Amateur Radio – Art Or Science ? (Part Three)

The Art of Amateur Radio by Ron Hashiro, AH6RH and the (Emergency Amateur Radio Club) Wireless Dispatch.

This is the last of three articles on the art of amateur radio. In the first article, we took a look at the essence of radio waves. Last month, we looked at the similarity of radio waves and light and looked at ways to use reflections to enhance VHF/UHF radio communications. This month, we examine refraction.

Refraction occurs when a wave passes through materials that vary the speed of propagation. In effect, materials with more or less “densities” will slow down or speed up the wave. This causes the wave front to bend or refract. We see this when light passes from air to glass or from air to water. When the light wave encounters a material that is more “dense” the wave will bend towards the side that first contacts the denser material. The dense material “slows down” that side of the wave, causing the direction of the wave to shift.

An everyday example of this is a magnifying glass. The thick center causes light traveling down the middle to slow for quite a bit before it resumes normal speed, while the light traveling near the edges slow down only for a moment. This causes the waves to bend and come together at a focus.

Radio waves also bend. Recall our discussion that water absorbs and affects radio waves? Variations in water vapor in the air can bend radio waves and plays an important part in a phenomenon called tropo duct openings.

Normally, air temperature continuously decreases as one goes higher in the atmosphere. Occasionally, a weather phenomenon called a temperature inversion occurs that traps a pocket of warm air at higher altitudes. The warm air is sandwiched between two layers of cooler air.

Since warm air can hold more moisture, it has more water vapor than the surrounding cooler, dry air. Radio signals travel slower in the warm, moist air than in the cooler air. This causes the cool air to bend or refract radio signals towards the warmer air. In effect, the two layers of cool air now form a wave guide.

If a strong temperature inversion forms between Hawaii and California, it will form a natural wave guide over 2,000 miles long. This happens occasionally during the summer months of June to August and may last for a few minutes to a few hours. It was especially prevalent during July 1994 when an extra strong high pressure system dumped cool dry air from above and a lack of trade winds caused strong inversions to form below, causing the tropo duct to open for several days.

Another example of bending radio wave called knife-edging occurs near the tops of mountains. If the mountain top has a sharp ridge, the radio wave will bend down as it passes the top of the ridge, away from its original direction. In this setting, an antenna with low gain and a higher angle of radiation would work better than a high gain, low angle antenna.

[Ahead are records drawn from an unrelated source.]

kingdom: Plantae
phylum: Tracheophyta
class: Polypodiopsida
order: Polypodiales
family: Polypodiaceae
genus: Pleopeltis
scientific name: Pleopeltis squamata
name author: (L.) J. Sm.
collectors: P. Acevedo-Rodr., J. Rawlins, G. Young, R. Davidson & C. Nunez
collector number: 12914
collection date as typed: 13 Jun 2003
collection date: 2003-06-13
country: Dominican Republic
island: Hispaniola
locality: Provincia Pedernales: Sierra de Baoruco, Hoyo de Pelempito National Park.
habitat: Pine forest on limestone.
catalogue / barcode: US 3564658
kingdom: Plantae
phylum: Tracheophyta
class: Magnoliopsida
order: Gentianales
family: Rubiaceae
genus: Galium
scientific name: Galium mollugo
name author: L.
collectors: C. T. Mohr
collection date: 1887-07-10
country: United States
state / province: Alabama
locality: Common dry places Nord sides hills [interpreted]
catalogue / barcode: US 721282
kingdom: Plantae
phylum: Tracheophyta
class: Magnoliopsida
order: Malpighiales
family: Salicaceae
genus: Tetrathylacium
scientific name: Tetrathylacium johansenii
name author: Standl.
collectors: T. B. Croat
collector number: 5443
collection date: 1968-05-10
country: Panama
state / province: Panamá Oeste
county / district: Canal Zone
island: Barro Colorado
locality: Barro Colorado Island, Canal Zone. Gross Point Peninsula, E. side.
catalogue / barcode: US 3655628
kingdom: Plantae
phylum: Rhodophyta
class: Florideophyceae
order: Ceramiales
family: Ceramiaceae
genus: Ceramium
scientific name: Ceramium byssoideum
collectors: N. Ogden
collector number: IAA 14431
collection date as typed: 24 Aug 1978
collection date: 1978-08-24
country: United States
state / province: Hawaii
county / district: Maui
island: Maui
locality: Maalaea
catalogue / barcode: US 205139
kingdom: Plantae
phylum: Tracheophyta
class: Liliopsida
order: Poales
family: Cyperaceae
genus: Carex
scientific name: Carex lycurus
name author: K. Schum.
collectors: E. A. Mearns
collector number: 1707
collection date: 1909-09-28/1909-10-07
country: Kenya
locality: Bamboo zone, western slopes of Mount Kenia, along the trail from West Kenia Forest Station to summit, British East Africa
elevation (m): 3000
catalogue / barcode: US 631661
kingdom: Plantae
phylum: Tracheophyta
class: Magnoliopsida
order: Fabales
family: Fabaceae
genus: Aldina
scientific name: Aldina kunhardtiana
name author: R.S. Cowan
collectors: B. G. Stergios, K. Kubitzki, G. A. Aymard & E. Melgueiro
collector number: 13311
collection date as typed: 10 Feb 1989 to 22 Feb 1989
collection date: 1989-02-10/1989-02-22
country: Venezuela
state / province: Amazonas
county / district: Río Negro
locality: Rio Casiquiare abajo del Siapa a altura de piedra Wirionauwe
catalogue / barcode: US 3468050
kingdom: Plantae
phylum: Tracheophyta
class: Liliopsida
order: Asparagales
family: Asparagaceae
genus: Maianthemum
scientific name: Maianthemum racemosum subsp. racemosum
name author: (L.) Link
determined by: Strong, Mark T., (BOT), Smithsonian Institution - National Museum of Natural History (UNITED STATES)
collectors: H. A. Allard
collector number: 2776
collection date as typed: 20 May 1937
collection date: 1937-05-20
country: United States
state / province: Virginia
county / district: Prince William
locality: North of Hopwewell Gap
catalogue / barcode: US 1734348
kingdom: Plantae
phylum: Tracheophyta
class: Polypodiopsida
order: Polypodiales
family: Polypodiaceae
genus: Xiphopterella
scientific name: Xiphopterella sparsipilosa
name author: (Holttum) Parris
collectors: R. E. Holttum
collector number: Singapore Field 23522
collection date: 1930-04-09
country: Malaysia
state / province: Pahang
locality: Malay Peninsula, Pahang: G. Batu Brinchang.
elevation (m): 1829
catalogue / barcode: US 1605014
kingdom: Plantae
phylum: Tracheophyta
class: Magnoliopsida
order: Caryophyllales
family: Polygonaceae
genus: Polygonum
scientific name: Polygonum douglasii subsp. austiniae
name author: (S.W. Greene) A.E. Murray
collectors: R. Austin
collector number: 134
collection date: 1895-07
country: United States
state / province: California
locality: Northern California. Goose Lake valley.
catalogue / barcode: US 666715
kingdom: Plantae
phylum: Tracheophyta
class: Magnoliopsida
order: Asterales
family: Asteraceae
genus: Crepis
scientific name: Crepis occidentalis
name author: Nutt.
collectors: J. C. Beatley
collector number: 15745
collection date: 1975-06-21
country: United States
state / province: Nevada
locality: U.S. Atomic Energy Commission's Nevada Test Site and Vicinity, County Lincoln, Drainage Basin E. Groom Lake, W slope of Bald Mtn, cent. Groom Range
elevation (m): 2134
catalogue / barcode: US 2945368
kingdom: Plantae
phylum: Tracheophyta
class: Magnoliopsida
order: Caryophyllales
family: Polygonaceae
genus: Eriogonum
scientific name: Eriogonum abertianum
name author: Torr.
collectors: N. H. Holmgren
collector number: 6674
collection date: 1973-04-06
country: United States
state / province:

This effect is especially pronounced and observable along the Koolau ridge line, where the top is often only a couple of feet wide topped with only grass and no trees. Vegetation such as trees and shrubs absorb the signal and ruin the effect. And a narrow ridge line would cause more of the signal to bend without impacting on a broad mountain top.

At the EARC meeting, Bob Hlivak, NH6XO brought out an interesting concept. An old-timer noted to Bob that trans-Koolau propagation is enhanced when there is good cloud cover and diminishes when skies are clear. Apparently, the clouds reflect the signal over the Koolau Mountains more than occurs through the knife-edging effect.

That evening, a quick test between myself and Bev Yuen, AH6NF showed the existence of radio paths that appeared to be enhanced by the complete cloud cover overhead. The signals could not otherwise be explained by the usual knife-edge model. This effect was observed that evening on VHF, and subsequently on UHF. Further tests are being conducted to further explore the concept.

The art of amateur radio seeks to explore and improve our knowledge of radio communications. This series of articles shows that amateur radio is an art built on science with practical applications. QSOs ranging from everyday contacts to critical emergency radio communications can be enhanced by leveraging basic knowledge of radio waves and creatively using any and all available opportunities that surround us in daily life.

I hope you’ll make time to exercise the art of amateur radio and explore the fun world of VHF and UHF simplex radio communications.